Mostly young people and students protest, but I also saw women in their 40s and 50s without headscarves. Removing the headscarf is a silent protest, a powerful political gesture. Universities are trying to put pressure on students, transferring to online education, which we have loved since the coronavirus pandemic. There are many videos where high school girls refuse to wear a hijab. The situation itself, due to the death of Mahsa Amini, who was accused of not being properly dressed, served as a trigger for unrest, and all this acquired an anti-clerical marker. It's not just women taking to the streets these days. The feminist component is very bright, there is a lot of female content, the feminist narrative goes in a good way. But men also come out to protest, this is not an exclusively female protest.
There are a lot of people in uniform on the streets, who can be called “cosmonauts” for our example, they don’t just stand around like that. There are already casualties in Tehran, police are on duty in the center, and social networks are jammed every evening, WhatsApp and Telegram as the main coordination platforms, as well as VPN services. The authorities do not take the protests very seriously, there was a Friday speech by an imam in the city of Ahvaz, in which he said that all the protesters are drug addicts, alcoholics, young people from single-parent families, and more serious Iranian officials claim that these are all the machinations of external forces , for example, the United States and even Saudi Arabia. These statements look like an attempt to wait until the protests resolve themselves and not react seriously.

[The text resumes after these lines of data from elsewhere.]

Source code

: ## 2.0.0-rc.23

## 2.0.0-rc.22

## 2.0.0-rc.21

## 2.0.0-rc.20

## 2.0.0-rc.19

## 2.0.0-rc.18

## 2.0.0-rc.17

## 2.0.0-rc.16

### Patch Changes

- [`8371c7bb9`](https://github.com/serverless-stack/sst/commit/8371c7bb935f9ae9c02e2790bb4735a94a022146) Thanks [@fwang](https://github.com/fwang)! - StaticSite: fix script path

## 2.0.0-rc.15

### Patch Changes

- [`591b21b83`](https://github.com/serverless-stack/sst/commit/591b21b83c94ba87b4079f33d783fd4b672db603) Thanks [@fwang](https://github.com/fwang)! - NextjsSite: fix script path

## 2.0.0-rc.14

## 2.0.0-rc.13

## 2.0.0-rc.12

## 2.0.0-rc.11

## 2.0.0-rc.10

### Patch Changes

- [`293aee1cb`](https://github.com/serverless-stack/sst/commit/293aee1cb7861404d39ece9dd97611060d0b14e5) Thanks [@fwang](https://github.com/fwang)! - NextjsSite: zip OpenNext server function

Perhaps the protesters are taken seriously, but the authorities are trying to sit it out by making some concessions. A year or two ago, a woman in the center of Tehran without a headscarf would have been approached by the vice police and said, "Put on a headscarf," but they don't do that now. Girls walk freely, and no one makes any remarks to them. Is this a protest? From some point of view, yes. In six months, walking without a headscarf in Tehran will become the norm, but this norm is established, including with the permission of the authorities. The fact that they call the protesters drug addicts sold to Americans or people who have played enough video games is an attempt to say something without saying anything meaningful.
Now the German authorities are trying to play it safe, recommending that they leave Iran so that German tourists do not end up in jail. The British consulate also tells its citizens that if something happens, the authorities are not ready to provide security and do not give guarantees that they will get the British out of prison if they get there. In general, the British have been advised not to visit Iran for several years, because of which students who study the Persian language suffer.”
Protests erupted in Iran after the vice police arrested 22-year-old Mahsa Amini on September 13 in Tehran for allegedly violating the country's strict hijab law. The family was told that she would be released from the police station after a "re-education session". Later, doctors diagnosed Amini with a stroke and a heart attack, her kidneys failed, and the girl fell into a coma, on September 16 she died in an Iranian hospital. Witnesses reported that Amini was beaten in a detention van, but this was denied by police. Officials also deny all allegations and say that the deceased simply started having heart problems. Amid protests, the German Foreign Ministry called on its citizens to leave Iran due to the threat of arbitrary arrest and jail time.
In October, Iranians protested after Asra Panahi, a 16-year-old Iranian woman beaten by security forces, died. She was beaten for refusing to sing a song praising the country's supreme leader, Ayatollah Ali Khamenei. The spontaneity of the protests, the lack of a well-coordinated leadership and clearly defined tasks do not yet allow us to talk about the beginning of a revolution, noted orientalist Nikolai Kozhanov. According to him, even if the Iranian authorities manage to survive the current crisis, it will be difficult for them to regain the confidence of the population, and large-scale reforms of the country are already inevitable.